INDIANAPOLIS — Tomorrow is the start of the new year, and the “new year new me” mentality is in full swing as 2020 finally comes to a close.
For most of us, at the start of each year, we set new goals, but as we head into 2021, still in the midst of the COVID-19 pandemic, experts say a healthy diet and exercise should be at the top of everyone’s New Year’s Resolution list.
Doctor Jennifer Hartwell with IU health said we can do things to help our body recover and work through an illness a little bit better.
She says vitamin c, zinc, magnesium, and calcium are all things we should be trying to have in our diet.
“We know all of those anti-oxidants like those vitamins, particularly vitamin C, are really good for the immune system, and those come naturally in our citrus fruits in our dark green leafy vegetables, so those things that we think of that are fruits and vegetable salads those things are the best for us when it comes to those micronutrients and vitamins that help us a boost our immune system,” said Hartwell.
“I needed to find something to keep me moving because it's going to better my immune system and help my lungs work harder,” said Dania Whittey.
She’s been an Orange Theory Fitness member for four years.
Whittey said she was diagnosed with Cystic Fibrosis as an adult, and one of the things her doctor prescribed was exercise.
“I am healthier now than I have ever been in my life,” said Whittey.
Because of her diagnosis, when the pandemic hit the United States, Whittey had to be more careful than before.
“In the beginning, it was really scary because nobody really knew what was going on didn't know who it was affecting more there was too many unknowns, so I pretty much speak even before quarantine started, I just stayed in my house as a person with cystic fibrosis I’m more careful than your average person,” said Whittey.
She froze her membership until she felt it was safe for her to come back.
“This place was already safe and very clean before COVID even started; again, I had to be aware of those things prior to COVID, so now coming in here, they are going over and above anything that I know most gyms are even doing there's nothing to worry about,” said Whittey.

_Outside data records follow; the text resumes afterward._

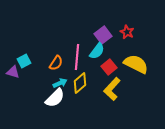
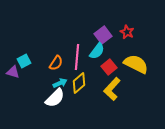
yellow diamond: moved 1 px left
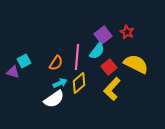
white semicircle: moved 1 px left, 1 px down; rotated 10 degrees clockwise
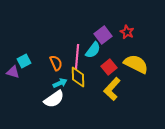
cyan semicircle: moved 4 px left, 1 px up
orange semicircle: rotated 56 degrees counterclockwise
yellow diamond: moved 1 px left, 6 px up; rotated 50 degrees counterclockwise
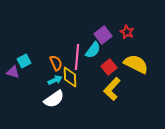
yellow diamond: moved 8 px left
cyan arrow: moved 5 px left, 3 px up
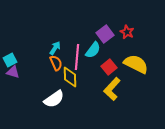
purple square: moved 2 px right, 1 px up
cyan square: moved 14 px left, 1 px up
cyan arrow: moved 32 px up; rotated 32 degrees counterclockwise
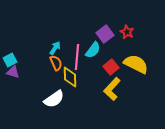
red square: moved 2 px right
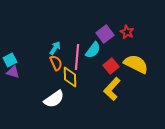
red square: moved 1 px up
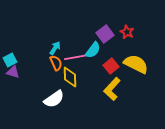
pink line: rotated 75 degrees clockwise
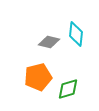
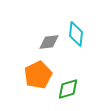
gray diamond: rotated 20 degrees counterclockwise
orange pentagon: moved 2 px up; rotated 12 degrees counterclockwise
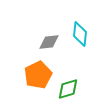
cyan diamond: moved 4 px right
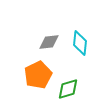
cyan diamond: moved 9 px down
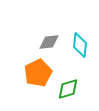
cyan diamond: moved 2 px down
orange pentagon: moved 2 px up
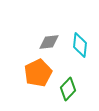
green diamond: rotated 30 degrees counterclockwise
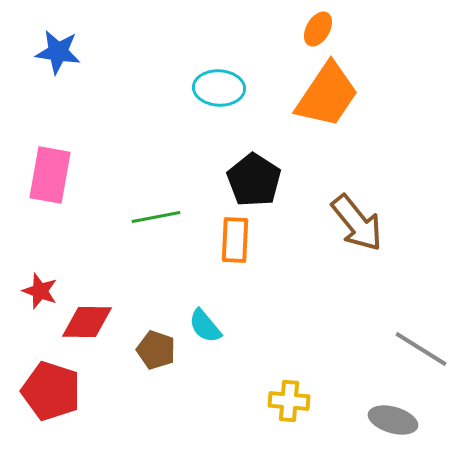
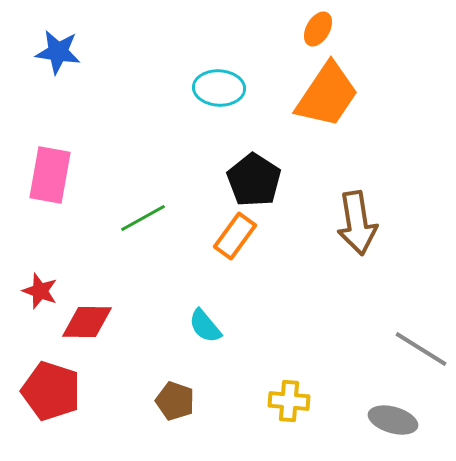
green line: moved 13 px left, 1 px down; rotated 18 degrees counterclockwise
brown arrow: rotated 30 degrees clockwise
orange rectangle: moved 4 px up; rotated 33 degrees clockwise
brown pentagon: moved 19 px right, 51 px down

“We are cleaning deep cleaning in between every single class we leave 20 minutes so that we can clean it can dry, and the next group comes in as safe in between our rotations members are wiping down our wipes are antiviral so that actually does help to kill the COVID molecules,” said Kaity Wachtel, the regional fitness director for OTF.
Besides the extra cleaning in between classes, she said they use a fogger with EPA approved cleaning products, maintain social distancing, require members to wear masks during transitions, and do temperature checks before each class.
She’s hopeful that soon they can get back to normal.
“We have found a lot of people that are back are very confident with our protocols we're not seeing transmissions in the studio,” said Wachtel.
She told me they are going a step further and working on policies to show lawmakers the gym is safe and good for your immune system.
“We are advocating that gyms are allowed to stay open. We're trying to provide data that is just not happening here,” said Wachtel, “you're actually building your white blood cells in your body, and it actually helps you to fight the COVID disease, so we want people to be back in here and working out we know that it's safe and yes we will hold the hold the line on being very vigilant about our cleaning about our social distancing and all those things until the world is back to normal.”
As for Whittey, she said she felt the effects of taking six months off the gym.
“I noticed it huge in my lungs I was coughing a lot more there was a lot more stuff trying to get out that wasn't getting out I definitely notice that my mental well-being was kind of taking a dip so yeah I definitely noticed it and things kind of relocated a little bit where I didn't want him to,” said Whittey.